Directions for this task: Transcribe exactly the lines from the top of the records below through the line that holds "The EU institutions", both included, with no pictures.
-- Opening Marker --
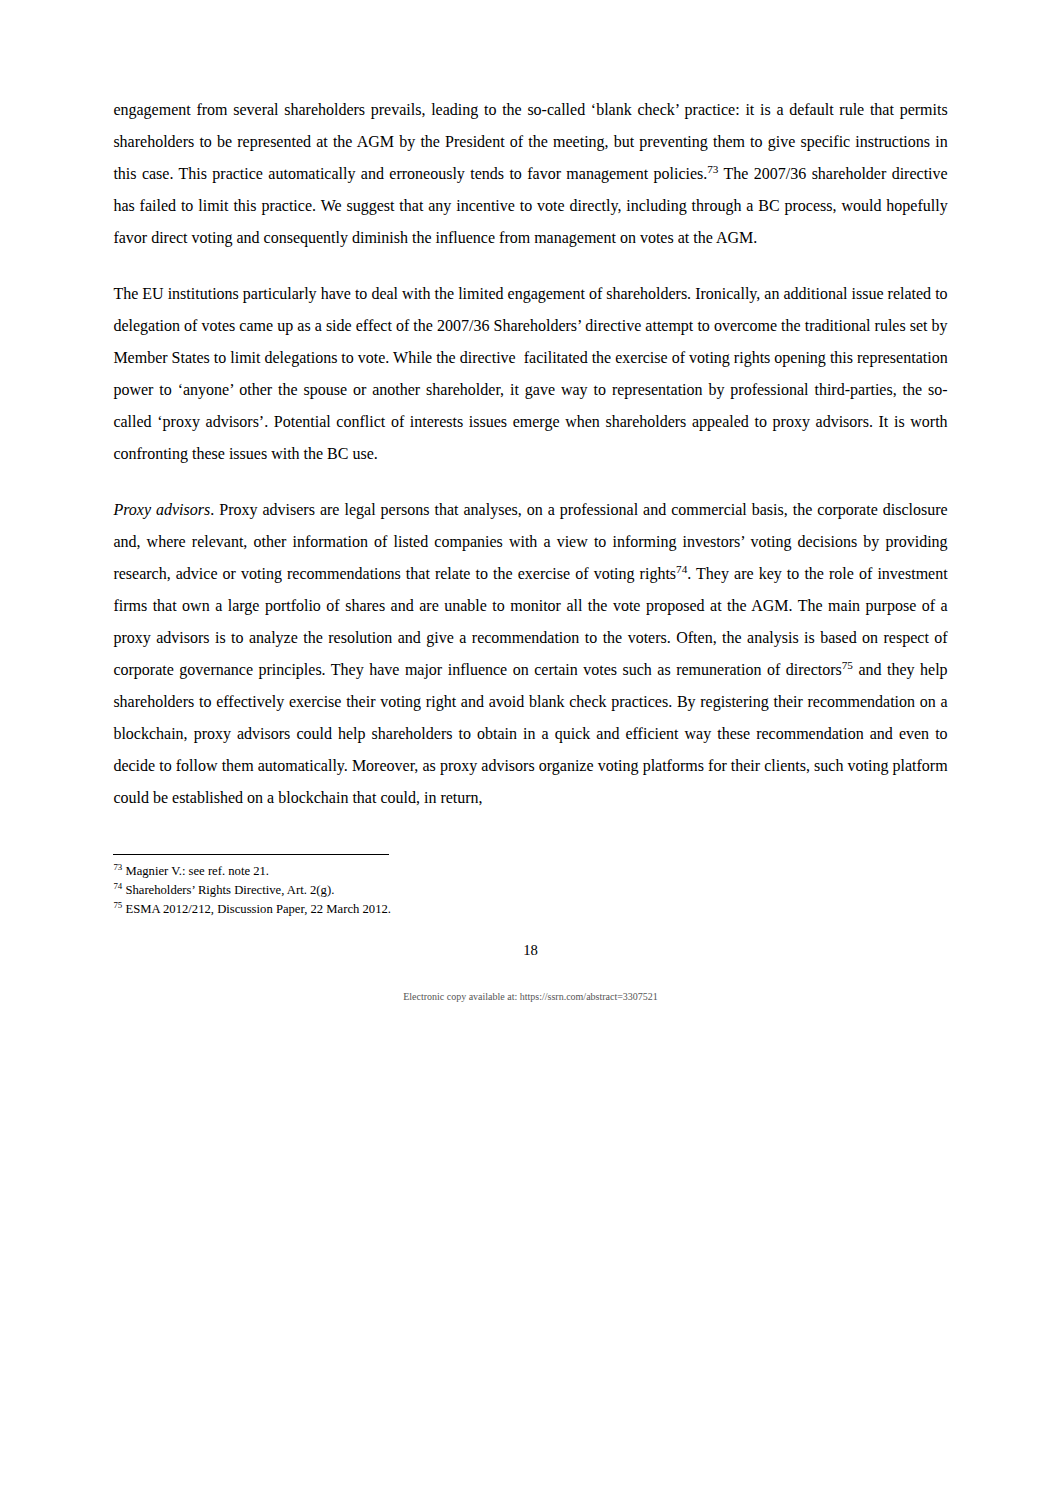engagement from several shareholders prevails, leading to the so-called ‘blank check’ practice: it is a default rule that permits shareholders to be represented at the AGM by the President of the meeting, but preventing them to give specific instructions in this case. This practice automatically and erroneously tends to favor management policies.73 The 2007/36 shareholder directive has failed to limit this practice. We suggest that any incentive to vote directly, including through a BC process, would hopefully favor direct voting and consequently diminish the influence from management on votes at the AGM.
The EU institutions particularly have to deal with the limited engagement of shareholders. Ironically, an additional issue related to delegation of votes came up as a side effect of the 2007/36 Shareholders’ directive attempt to overcome the traditional rules set by Member States to limit delegations to vote. While the directive facilitated the exercise of voting rights opening this representation power to ‘anyone’ other the spouse or another shareholder, it gave way to representation by professional third-parties, the so-called ‘proxy advisors’. Potential conflict of interests issues emerge when shareholders appealed to proxy advisors. It is worth confronting these issues with the BC use.
Proxy advisors. Proxy advisers are legal persons that analyses, on a professional and commercial basis, the corporate disclosure and, where relevant, other information of listed companies with a view to informing investors’ voting decisions by providing research, advice or voting recommendations that relate to the exercise of voting rights74. They are key to the role of investment firms that own a large portfolio of shares and are unable to monitor all the vote proposed at the AGM. The main purpose of a proxy advisors is to analyze the resolution and give a recommendation to the voters. Often, the analysis is based on respect of corporate governance principles. They have major influence on certain votes such as remuneration of directors75 and they help shareholders to effectively exercise their voting right and avoid blank check practices. By registering their recommendation on a blockchain, proxy advisors could help shareholders to obtain in a quick and efficient way these recommendation and even to decide to follow them automatically. Moreover, as proxy advisors organize voting platforms for their clients, such voting platform could be established on a blockchain that could, in return,
73 Magnier V.: see ref. note 21.
74 Shareholders’ Rights Directive, Art. 2(g).
75 ESMA 2012/212, Discussion Paper, 22 March 2012.
18
Electronic copy available at: https://ssrn.com/abstract=3307521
-- Closing Marker --
Answer for this exercise:
engagement from several shareholders prevails, leading to the so-called ‘blank check’ practice: it is a default rule that permits shareholders to be represented at the AGM by the President of the meeting, but preventing them to give specific instructions in this case. This practice automatically and erroneously tends to favor management policies.73 The 2007/36 shareholder directive has failed to limit this practice. We suggest that any incentive to vote directly, including through a BC process, would hopefully favor direct voting and consequently diminish the influence from management on votes at the AGM.
The EU institutions particularly have to deal with the limited engagement of shareholders. Ironically, an additional issue related to delegation of votes came up as a side effect of the 2007/36 Shareholders’ directive attempt to overcome the traditional rules set by Member States to limit delegations to vote. While the directive facilitated the exercise of voting rights opening this representation power to ‘anyone’ other the spouse or another shareholder, it gave way to representation by professional third-parties, the so-called ‘proxy advisors’. Potential conflict of interests issues emerge when shareholders appealed to proxy advisors. It is worth confronting these issues with the BC use.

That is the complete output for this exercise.